ICST 2017 Percepat Penerapan Prinsip Pariwisata Berkelanjutan

ICST 2017 Percepat Penerapan Prinsip Pariwisata Berkelanjutan. (FOTO : Instagram Kemenpar RI)
ICST 2017 Percepat Penerapan Prinsip Pariwisata Berkelanjutan. (FOTO : Instagram Kemenpar RI)


POJOKSATU.id, Jakarta – Kementerian Pariwisata mendukung kegiatan pelaksanaan Konferensi Internasional Pariwisata Berkelanjutan atau International Conference on Sustainable Tourism (ICST) 2017 yang berlangsung Selasa (31/10) hingga Rabu (1/11). Hal ini merupakan bagian dari komitmen Kemenpar dalam menerapkan prinsip Pariwisata Berkelanjutan di sektor pariwisata tanah air.

ICST 2017 berlangsung di Hotel Royal Ambarukmo Yogyakarta.
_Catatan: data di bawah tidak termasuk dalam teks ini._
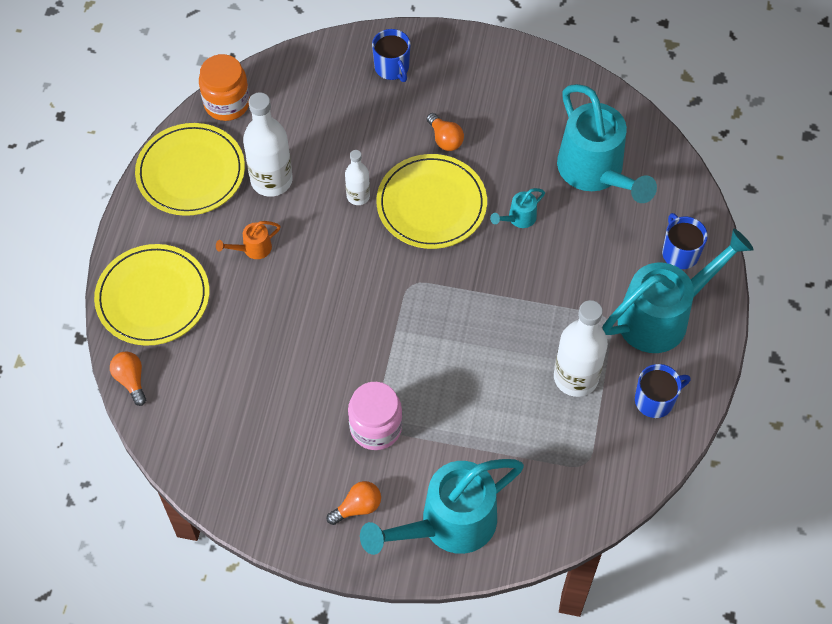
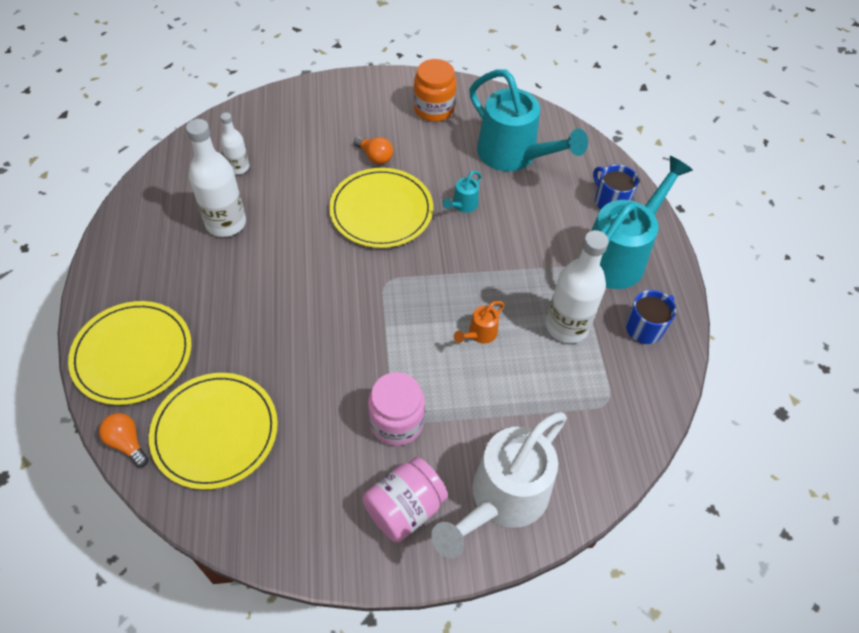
camera: 20 degrees left, 5 degrees down
yellow plate [135,123,245,216] -> yellow plate moved to [149,373,278,490]
orange jar [199,54,250,121] -> orange jar moved to [414,59,456,122]
orange watering can [216,221,281,259] -> orange watering can moved to [454,301,504,344]
orange light bulb [327,481,381,525] -> pink jar [362,457,448,542]
white bottle [345,150,370,205] -> white bottle moved to [220,112,249,174]
turquoise watering can [360,459,524,555] -> white watering can [431,412,567,558]
blue mug [372,29,411,82] -> none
Kegiatan ini diikuti 300 peserta dan menghadirkan pembicara kelas internasional.


Diantaranya Dirk Glaesser (Director for Sustainable Development of Tourism UNWTO), Prof.

Chris Cooper (Department of Business and Management, Oxford Brookes University, UK), Randy Durband (GSTC Chief Executive Officer), Mari Elka Pangestu (President of United  in Diversity), dan Hermawan Kertajaya (Founder and Chairman of MarkPlus Inc.).

Deputi Bidang Pengembangan Destinasi dan Industri Pariwisata, Kementerian Pariwisata, Dadang Rizki Ratman mengatakan, konferensi ICST 2017 merupakan tindak lanjut dari kegiatan Indonesia Sustainable Tourism Award 2017.

“ICST 2017 juga menjadi wadah bagi semua destinasi untuk berbagi pengalaman dalam penerapan pariwisata  berkelanjutan,” kata Dadang.

Ia mengatakan, dalam kegiatan ini akan melahirkan berbagai rumusan. Diantaranya Deklarasi Yogyakarta untuk Pariwisata Berkelanjutan, strategi  rencana agenda dan  rencana aksi  untuk percepatan penerapan Pariwisata Berkelanjutan di Indonesia.

Dalam rangkaian konferensi juga dilakukan penandatanganan Kesepakatan Bersama (MoU) antara Kemenpar dengan 11 Pemerintah Kabupaten/Kota dan Universitas yang akan menjadi dasar bagi pembentukan Pusat Monitoring Observatorium Pariwisata Berkelanjutan.

Selain itu juga penandatanganan Komitmen Bersama dengan Gabungan Industri Pariwisata Indonesia (GIPI) mengenai Pembangunan Industri Pariwisata Berkelanjutan agar mengacu pada prinsip – prinsip pariwisata berkelanjutan.